Oh, the amount of times I have heard those words! As if starting a family with someone you love equates to missing a promotion, or settling for a cheapo white car instead of the steel grey four-wheel drive you imagined. As if desiring a baby is some switch that I can choose to turn on or off, rather than an internal pull I have no control over.

I wish it could be neatly placed inside the box of all the things I’ve wanted but never gotten. I really would like to live a happy and fulfilling life even if I’m never a mum. And I am trying to. But what people who say this to me don’t understand is how the struggle and failure to conceive or adopt has permeated through every aspect of me.

What I mean is that even though having a baby isn’t actually my whole world, it has affected my whole world. It’s like my barren emptiness is mirrored back to me everywhere I go, and with every person I meet. No one does this to me purposefully, I just simply can’t avoid Huggies commercials, pregnancy photos, or standard introductory questions, which makes it rather hard to “just deal with”.

Infertility has riled against my identity as a woman – my femininity, my sexuality. Many women talk about the strength and beauty of their bodies because of what they are capable of, they’ve grown and stretched, created, nurtured and protected.

It places boundaries on friendships, it puts stumbling blocks in conversations. It confronts you at work, in parks, on the train, in the rain (sorry, I couldn’t resist a Dr. Suess moment!)

But seriously not having children slowly excludes you from a world you desperately long to be a part of. Your views are discounted, you are not invited to parties, you can no longer attend coffee catch-ups, and people feel awkward talking about their children in front of you.

In fact people are so fearful of saying something offensive that they stop talking to you at all. And can I blame them? Even now I am having a tanty about how something people say to me gets on my nerves. It’s bloody hard to walk this journey with me, so some just give up.

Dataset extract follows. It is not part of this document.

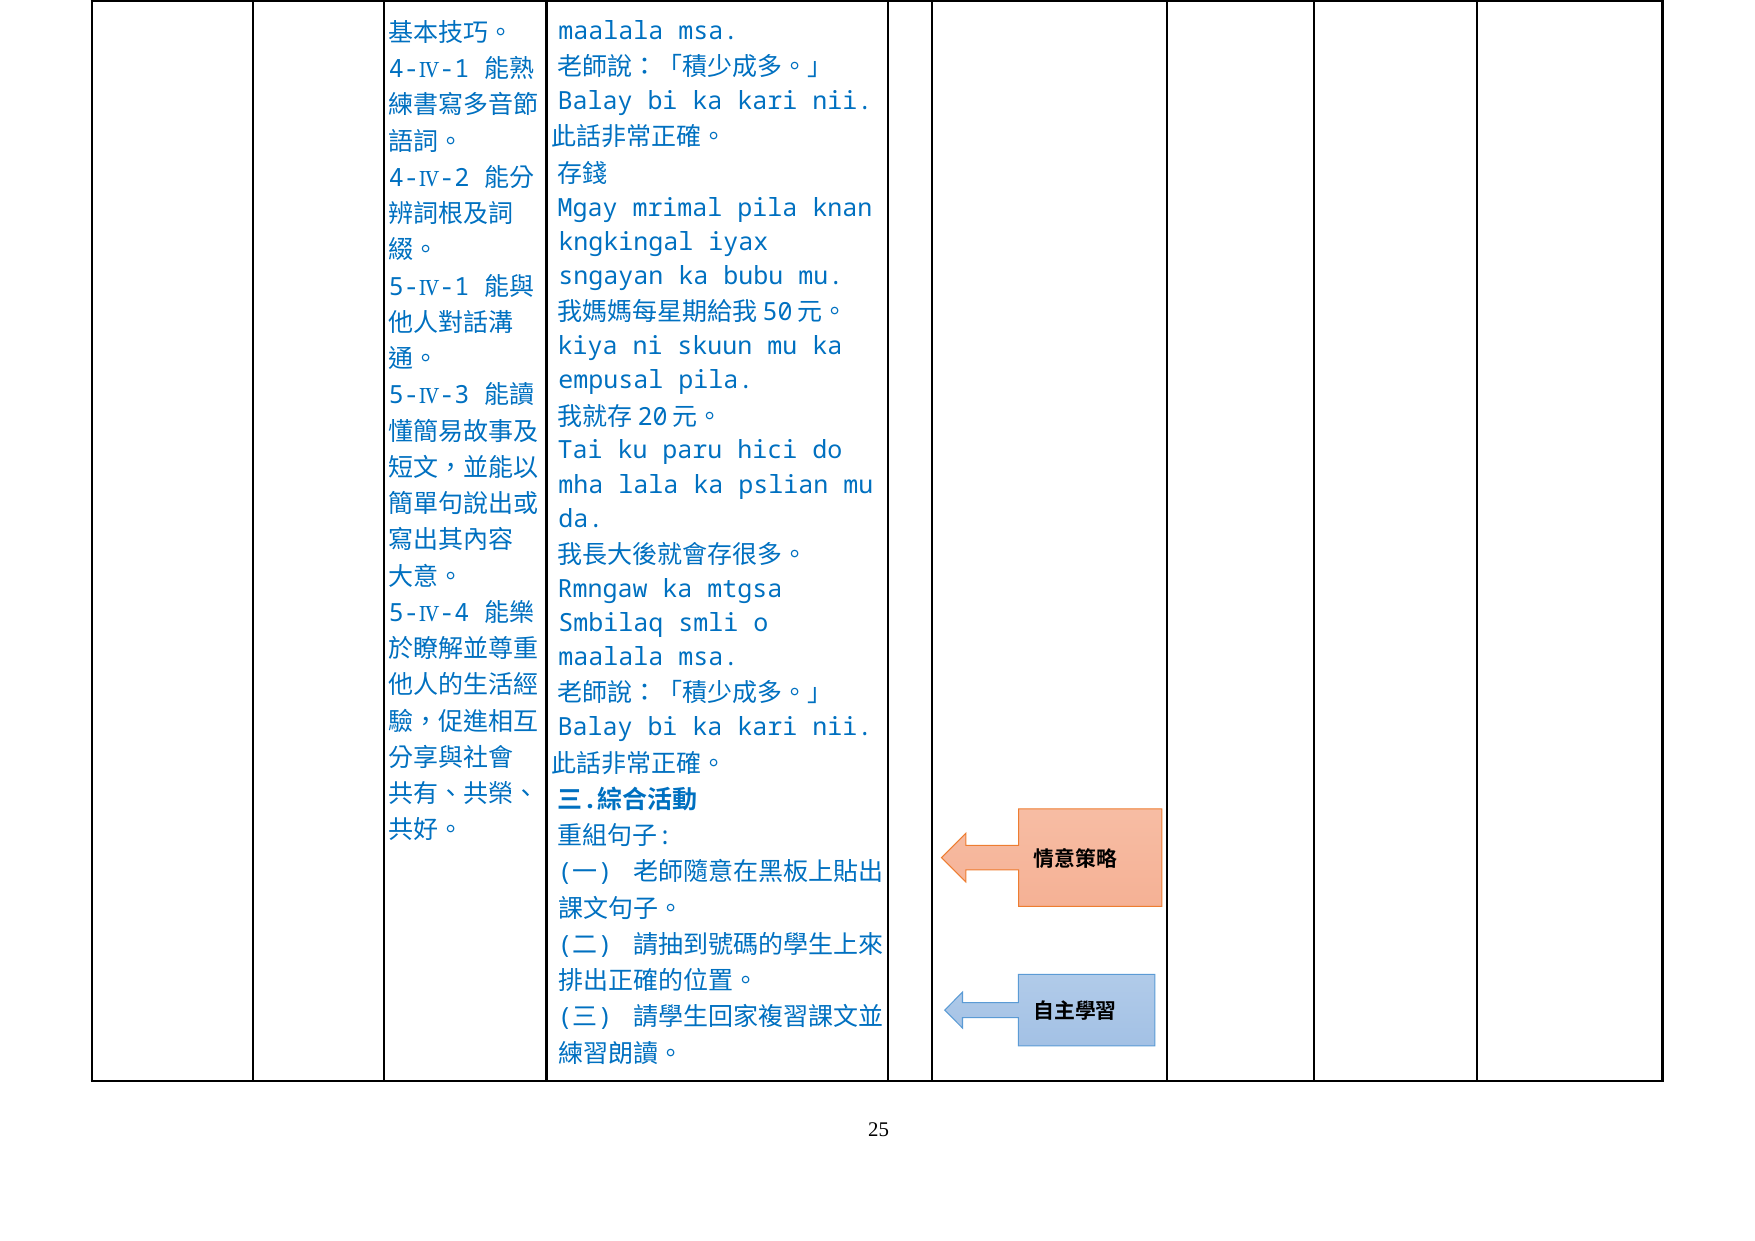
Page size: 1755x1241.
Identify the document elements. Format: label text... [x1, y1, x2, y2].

But giving up just makes me feel diseased, and like my imperfection can’t fit in your perfect world.

Thankfully, there have been some who have pushed through the awkwardness, and welcomed me into their hectic, messy, loud, bright lives, and I’m so thankful to them (love, love, love them).

It definitely takes effort on my part as well. The deal is mutual respect and a whole lot of honesty. I will hear you vent about your kids, I will hear you coo over your kids, I will fit in with naptimes. I just want you to be real – don’t feel like you have to pretend you live on a cloud of gratefulness just because you procreated. But also don’t expect me to “just get over it” when I see what I’m missing out on.

Just walk with me.

X

P.S – I just showed this to Mr Lady Breaks and he said I should end it with “Bah Humbug!” I really don’t mean to come across like a Negative Nancy – I’m just trying to tell it how it is. I am extraordinarily grateful to everyone who, despite never being personally affected by these things, is genuinely seeking to learn more about how it feels. That is pretty darn amazing, and I feel incredibly honoured that you are allowing me to share my deepest thoughts and pain with you. You are making my life brighter and “walking with me” every day, thank you!!!